5 thoughts on “When Conflicts Arise

  1. What a wonderful article! I recognize several of the examples the author gives of conflict that can go haywire at a monthly meeting and many of the ways they can go haywire. It would be wonderful to get an update somehow in another 6 to 12 months about how this unfolds, and to hear some generalized examples of what it looks like for conflict transformation to play out in a Quaker congregation.

  2. Great article on conflict. It is tough work for anyone to mentor or disciple fellow believers. It can be dirty, difficult, and burdensome. But there is a great reward in seeing others strengthen their faith.

    Perhaps we should point to what has worked well in our past instead of proclaiming a new and better way. Friends already have a reference manual on conflict, the Bible. Friends have used the Bible as the “hierarchy” and “authority” of our faith since the beginning.
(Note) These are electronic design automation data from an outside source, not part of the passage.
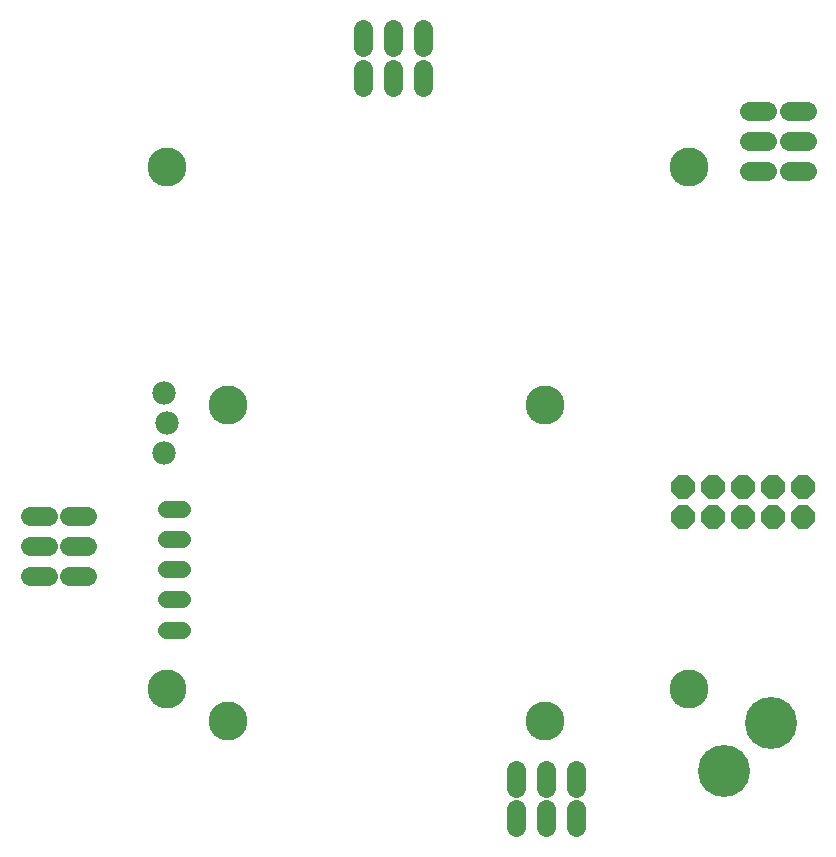
<source format=gbs>
G75*
%MOIN*%
%OFA0B0*%
%FSLAX24Y24*%
%IPPOS*%
%LPD*%
%AMOC8*
5,1,8,0,0,1.08239X$1,22.5*
%
%ADD10C,0.1300*%
%ADD11C,0.0640*%
%ADD12OC8,0.0780*%
%ADD13C,0.0571*%
%ADD14C,0.0780*%
%ADD15C,0.1733*%
D10*
X005979Y005429D03*
X007987Y004366D03*
X007987Y014917D03*
X005979Y022830D03*
X018577Y014917D03*
X023380Y022830D03*
X023380Y005429D03*
X018577Y004366D03*
D11*
X018617Y002722D02*
X018617Y002122D01*
X018617Y001437D02*
X018617Y000837D01*
X019617Y000837D02*
X019617Y001437D01*
X019617Y002122D02*
X019617Y002722D01*
X017617Y002722D02*
X017617Y002122D01*
X017617Y001437D02*
X017617Y000837D01*
X003287Y009193D02*
X002687Y009193D01*
X001987Y009193D02*
X001387Y009193D01*
X001387Y010193D02*
X001987Y010193D01*
X002687Y010193D02*
X003287Y010193D01*
X003287Y011193D02*
X002687Y011193D01*
X001987Y011193D02*
X001387Y011193D01*
X012502Y025497D02*
X012502Y026097D01*
X012498Y026822D02*
X012498Y027422D01*
X013498Y027422D02*
X013498Y026822D01*
X013502Y026097D02*
X013502Y025497D01*
X014502Y025497D02*
X014502Y026097D01*
X014498Y026822D02*
X014498Y027422D01*
X025383Y024696D02*
X025983Y024696D01*
X026702Y024696D02*
X027302Y024696D01*
X027302Y023696D02*
X026702Y023696D01*
X025983Y023696D02*
X025383Y023696D01*
X025383Y022696D02*
X025983Y022696D01*
X026702Y022696D02*
X027302Y022696D01*
D12*
X027162Y012158D03*
X027162Y011158D03*
X026162Y011158D03*
X025162Y011158D03*
X024162Y011158D03*
X023162Y011158D03*
X023162Y012158D03*
X024162Y012158D03*
X025162Y012158D03*
X026162Y012158D03*
D13*
X006470Y011423D02*
X005939Y011423D01*
X005939Y010423D02*
X006470Y010423D01*
X006470Y009423D02*
X005939Y009423D01*
X005939Y008423D02*
X006470Y008423D01*
X006474Y007415D02*
X005943Y007415D01*
D14*
X005879Y013295D03*
X005979Y014295D03*
X005879Y015295D03*
D15*
X024522Y002712D03*
X026097Y004287D03*
M02*

</source>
It can certainly speak to the need for correction, love, and forgiveness.

    The Apostle Paul wrote to several churches that needed guidance in solving conflict and maintaining their Christian walk. Those letters comprise a large part of the New Testament. Jesus even addresses how to approach a sinning brother in Matthew 18:15-17. Another powerful passage is in Luke 17. Here we see the need for brothers and sisters to speak the truth in love and if the erring person repents, we must forgive. The offense and number are irrelevant. We are called to love one another. But keep in mind that any kind of disciplinary procedure should always have restoration of the sinning person as the ultimate goal.

    I believe that a Biblical approach in resolving conflict is the best way forward for churches or monthly meetings. It maintains the historic tradition of Friends, creates a transparent environment where people are open with each other, seeks righteous behavior in our world, and conveys Christ.

  3. What has arisen for Friends in NYYM? Do you have any stories of what has happened when Friends treated conflict as an invitation to transform?